Thursday, May 1, 2008

HRC: Many Factors At Work

David Smith, VP of Programs at HRC, via e-mail:

[...]

As you acknowledge in your blog post, there are many factors that go into determining which candidate to endorse. It is not good strategy to work against an incumbent with a demonstrated track record in the Senate, who has laid the groundwork for the progress we want to make...

HRC is a bipartisan organization. This is not an empty principle or a meaningless nod to an ideal we do not follow. We are bipartisan because equality knows no party, and because we simply cannot achieve justice for the entire GLBT community by conceding that only Democrats should care about us. We cannot, should not, and will not make fundamental human rights--the right to work, the right to be safe from hate violence,
the right to protect your family--a partisan issue.

To her credit, Susan Collins has demonstrated that our rights are not a partisan issue, but an American issue...

We thank Rep. Allen for his continued commitment to equal rights. We stand by our endorsement of ally, friend, and leader Senator Susan Collins.
Striking, for a couple reasons.

Smith is being pretty open about the power dynamics here: He acknowledges that pissing off incumbents isn't in HRC's interests. But he also makes it clear that Collins' Republican affiliation weighed in favor of endorsing her. And he implies that it weighed rather heavily.

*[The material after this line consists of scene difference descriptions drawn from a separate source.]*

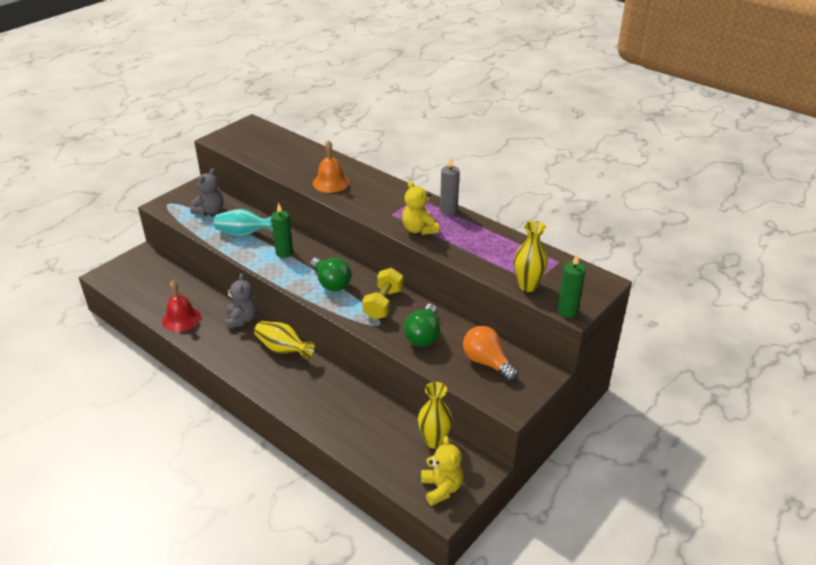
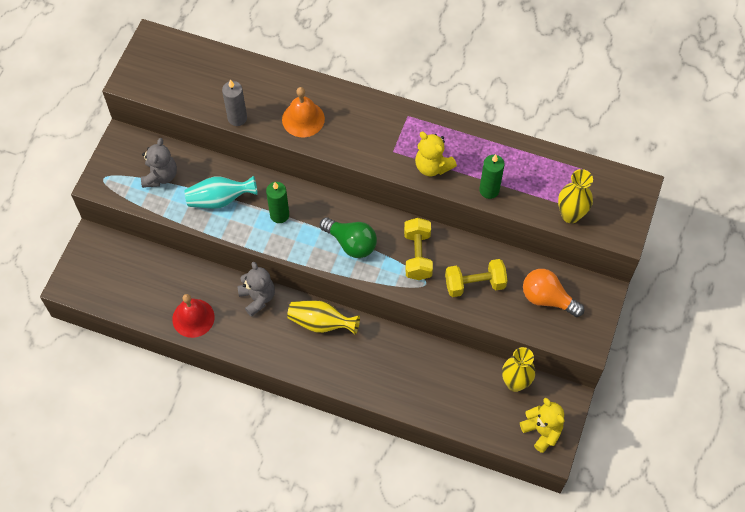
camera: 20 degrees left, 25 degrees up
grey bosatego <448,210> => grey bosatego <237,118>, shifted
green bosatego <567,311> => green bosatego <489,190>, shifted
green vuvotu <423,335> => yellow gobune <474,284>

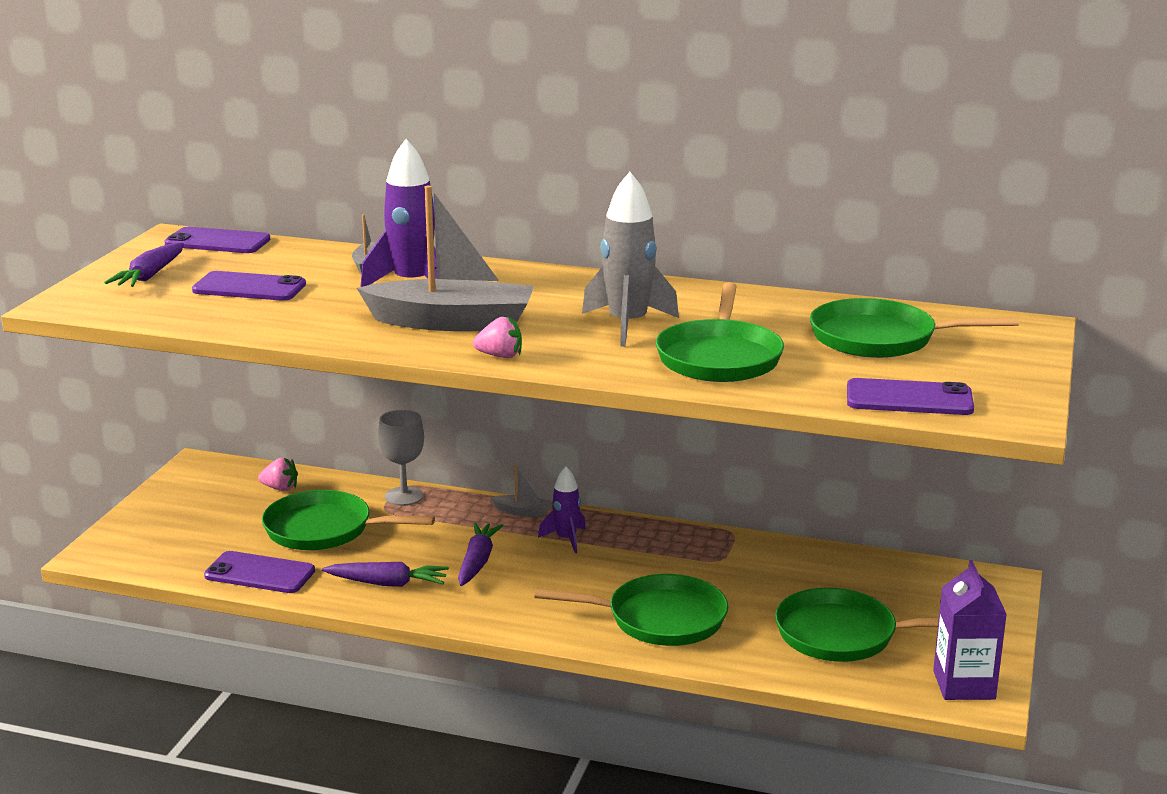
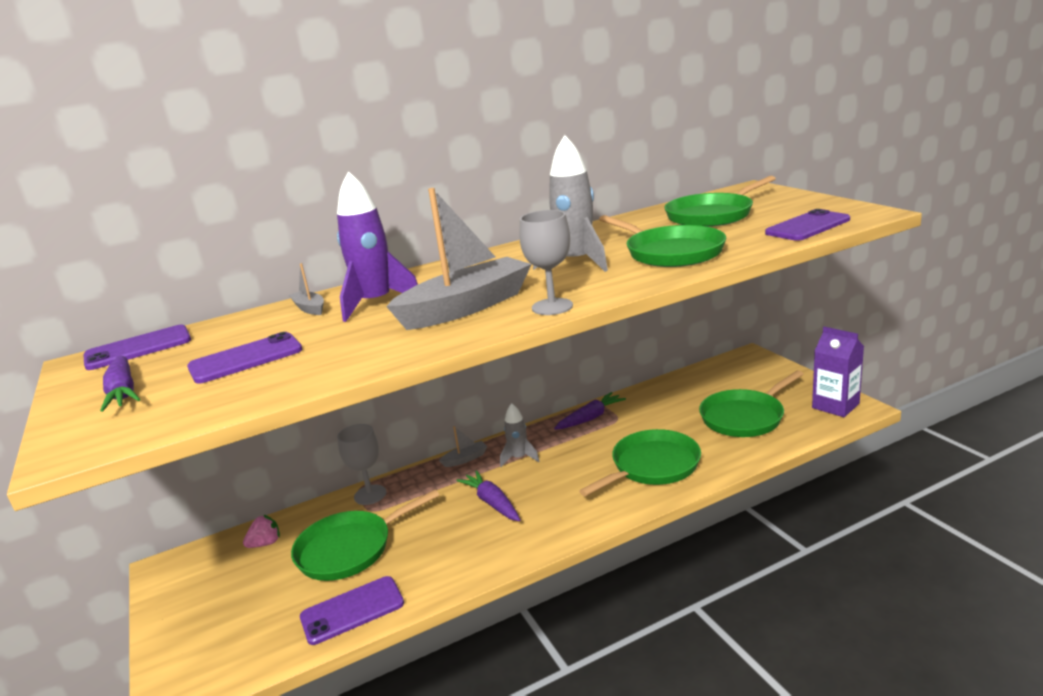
camera: 40 degrees left, 0 degrees up
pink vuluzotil <500,356> => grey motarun <552,307>
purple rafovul <566,539> => grey rafovul <519,458>
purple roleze <387,583> => purple roleze <590,418>, shifted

Of course, critics of the endorsement likely agree with Smith that HRC ought to be a bipartisan organization. But they'd argue that the onus should be on Republicans to sign onto HRC's agenda--rather than on HRC to bend its standards to accommodate members of the GOP.

UPDATE: Having now listened to Mike Signorile's interview with HRC's David Smith, I heartily recommend it. Worth your while if you have a few minutes.